The peacemakers followed certain rules in settling Europe’s problems. If you will compare the two maps showing Europe (1) at the height of Napoleon’s power and (2) at the close of the Congress of Vienna, you will notice striking differences in boundaries and in the ownership of territory. These changes were not accidental. They resulted from certain rules adopted by Metternich and his associates to undo the damage caused by Napoleon’s conquests and to reward the victors. What were these rules and how did they work out?
1. The Congress restored former rulers to their thrones. Besides placing Louis XVIII on the throne of France, the peacemakers restored the former kings of Spain and certain Italian and German states. The return of these monarchs meant a return to power of kings and nobles and a loss of liberty to the people.
2. The Congress erected barriers around France. In order to prevent France from again endangering the peace of Europe, steps were taken to create a ring of stronger states along its border. For this reason, Belgium was joined with Holland and the two countries were merged into a single state. (Great Britain shared in the cost of fortifying the France-Belgium frontier.) Prussia was awarded increased territory along the Rhine. To resist a possible French attack off Italy, the Kingdom of Sardinia was enlarged and the north Italian states of Lombardy and Venetia were handed over to Austria.
3. The Congress awarded new territory to countries to compensate for losses. The leaders of the Congress shuffled the map of Europe around like so many pieces in a jigsaw puzzle. If a country which had fought Napoleon lost territory, this was balanced by land elsewhere.
For example, Austria was given Lombardy and Venetia not only to help encircle France but also to offset the loss of Belgium to Holland. When Russia received most of Poland, Prussia was rewarded with other lands in western Germany. Since control of Finland had passed to Russia, Sweden was given Norway, which had been under Danish rule.
The peace settlements benefited the leaders of the Congress of Vienna. Obviously, these rules favoured the Big Four at Vienna. Austria, Russia and Prussia all got more power and territory. Although Great Britain made no gains in Europe, it held on to certain valuable colonies which its fleets had seized during the Napoleonic Wars. These colonies included the island of Malta in the Mediterranean, Trinidad in the West Indies, Ceylon in the Indian Ocean and Cape Colony at the southern tip of Africa.
The peacemakers paid little attention to the wishes of the people. Europe was rebuilt to suit the whims of kings and statesmen and not according to the wishes of the people. The restoring of former rulers dealt a serious blow to liberals’ hopes for reform. The parceling out of land to this king or that state ignored the rising national patriotism which had helped to defeat Napoleon.

▶ [Written request 1]:
Copy word for word the section of the Congress of Vienna passage that begins at the words "3. The Congress" and ends after the words "under Danish rule.".
▶ [Written request 2]:
Decide whether each statement below agrees with the Congress of Vienna passage, answering yes or no and quoting the words from the passage that settle it: (a) Great Britain gained territory in Europe at the Congress. (b) Sweden was given Norway. (c) Prussia was awarded increased territory along the Danube.

▶ [Dataset rows]:

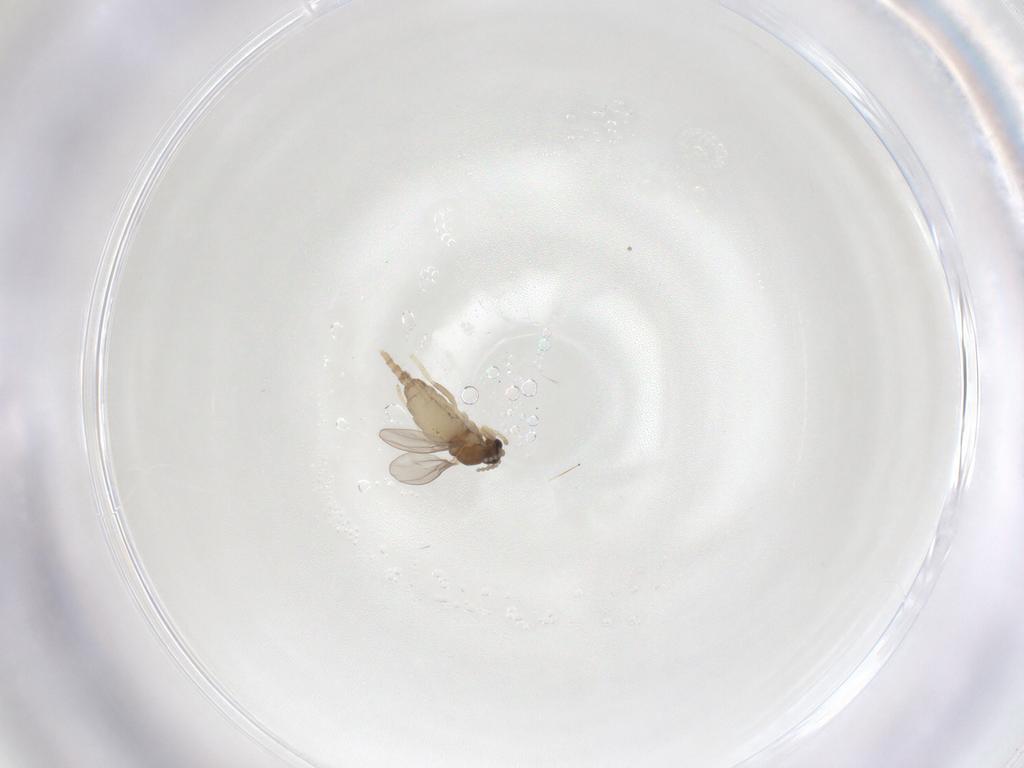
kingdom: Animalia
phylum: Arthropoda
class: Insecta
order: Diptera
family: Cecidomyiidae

==

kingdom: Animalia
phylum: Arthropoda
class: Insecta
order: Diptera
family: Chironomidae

▶ [Task response 1]:
3. The Congress awarded new territory to countries to compensate for losses. The leaders of the Congress shuffled the map of Europe around like so many pieces in a jigsaw puzzle. If a country which had fought Napoleon lost territory, this was balanced by land elsewhere.
For example, Austria was given Lombardy and Venetia not only to help encircle France but also to offset the loss of Belgium to Holland. When Russia received most of Poland, Prussia was rewarded with other lands in western Germany. Since control of Finland had passed to Russia, Sweden was given Norway, which had been under Danish rule.

▶ [Task response 2]:
(a) No: "Although Great Britain made no gains in Europe"
(b) Yes: "Sweden was given Norway, which had been under Danish rule."
(c) No: "Prussia was awarded increased territory along the Rhine."